E-retrofitment Industry in India

India’s ambitious goal of achieving 30% sales penetration of electric passenger cars by 2030 has paved the way for the emergence of the e-retrofitment industry. This innovative concept involves transforming traditional internal combustion engine (ICE) vehicles into electric vehicles (EVs) by replacing their powertrains.

Collaborative Efforts: Converting Military Gypsies to Electric Vehicles

Indian Army Cell, in collaboration with IIT Delhi and start-up Tadpole Projects, showcased the successful conversion of Military Gypsies into electric vehicles. This collaboration highlights the country’s determination to leverage expertise from different sectors to drive the adoption of EVs through retrofitment.
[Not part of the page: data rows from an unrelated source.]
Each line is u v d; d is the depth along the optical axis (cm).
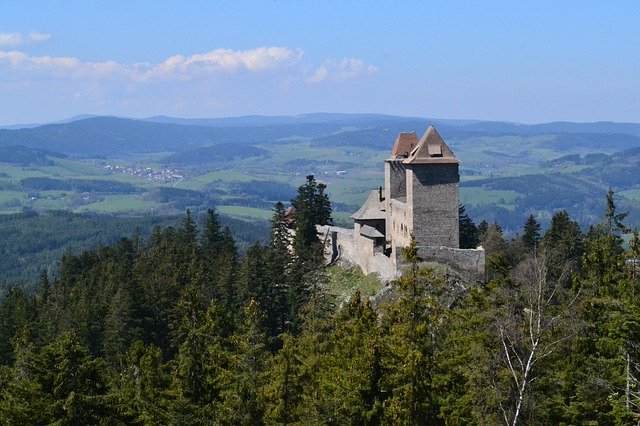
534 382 6062
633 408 5897
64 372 5675
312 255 13300
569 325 6375
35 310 14038
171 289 12525
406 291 6662
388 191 13300
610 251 8831
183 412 6706
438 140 11631
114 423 5909
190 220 17912
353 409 6238
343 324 7506
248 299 12069
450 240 11506
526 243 15012
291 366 6581
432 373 6253
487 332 6109
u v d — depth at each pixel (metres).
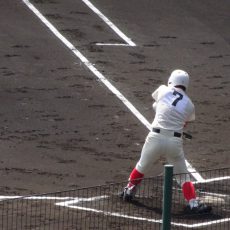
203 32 62.56
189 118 32.81
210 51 59.28
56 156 39.66
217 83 53.75
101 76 52.44
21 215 30.25
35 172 36.94
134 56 56.50
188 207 32.31
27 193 33.66
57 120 45.09
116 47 57.56
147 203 32.69
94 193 33.91
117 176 37.16
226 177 37.62
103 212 31.22
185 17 64.88
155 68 54.97
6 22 59.22
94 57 55.34
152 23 62.78
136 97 49.72
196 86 52.88
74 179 36.25
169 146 32.09
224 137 44.81
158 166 38.78
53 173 36.97
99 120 45.66
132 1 66.44
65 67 53.19
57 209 31.31
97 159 39.69
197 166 39.50
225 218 31.31
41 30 58.69
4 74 51.03
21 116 45.19
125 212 31.36
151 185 35.19
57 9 62.88
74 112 46.50
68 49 56.09
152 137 32.31
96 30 60.06
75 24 60.53
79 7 63.91
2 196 32.97
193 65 56.44
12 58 53.53
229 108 49.66
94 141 42.44
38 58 54.06
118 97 49.41
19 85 49.66
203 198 33.88
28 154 39.59
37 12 61.78
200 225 30.30
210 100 50.78
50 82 50.62
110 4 65.25
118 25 61.50
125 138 43.28
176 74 33.19
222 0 69.50
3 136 41.91
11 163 38.00
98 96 49.28
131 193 32.69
State Governments and Retrofitment Guidelines

Several state governments, including Delhi, Tamil Nadu, and Andhra Pradesh, have introduced retrofitment guidelines to provide a framework for the industry’s operations. Such guidelines offer support to start-ups offering retrofitment kits and enable vehicle owners to convert their ICE vehicles into EVs instead of scrapping them.

Challenges Associated with E-Retrofitment

  • Cost: The 18% goods and services tax levied on auto components makes retrofitment a costly and economically unviable option compared to purchasing a new EV.
  • Technical Challenges: Retrofitting vehicles requires overcoming various engineering challenges. Sizing the battery and motor appropriately and ensuring the mechanical coupling of the motor with the existing vehicle transmission system are crucial considerations. The Automotive Industry Standards 123 (AIS 123) of India recommend a weight difference of around 10% between the original and retrofitted vehicles to ensure optimal performance.
  • High Investment: Converting a petrol or diesel car into an EV through retrofitment involves a significant financial investment. On average, the cost could amount to approximately Rs 4 lakh. However, one impediment to the conversion process is the unavailability of tailored loan options, as high lending rates make the investment financially unviable for vehicle owners.


One of the advantages of retrofitting existing ICE vehicles is the extension of their useful lifespan by 5-7 years. This approach helps vehicles avoid falling under the scrappage policy, leading to reduced waste and environmental impact. Retrofitting presents an opportunity to make existing vehicles more sustainable and contribute to the country’s emission reduction goals.

Successful Retrofitment Example: Delhi’s Transition to CNG Vehicles

Delhi’s successful transition to compressed natural gas (CNG) vehicles serves as a noteworthy example of retrofitment. This shift not only reduced harmful PM2.5 emissions but also demonstrated the potential of retrofitting to contribute positively to the country’s vehicle electrification process.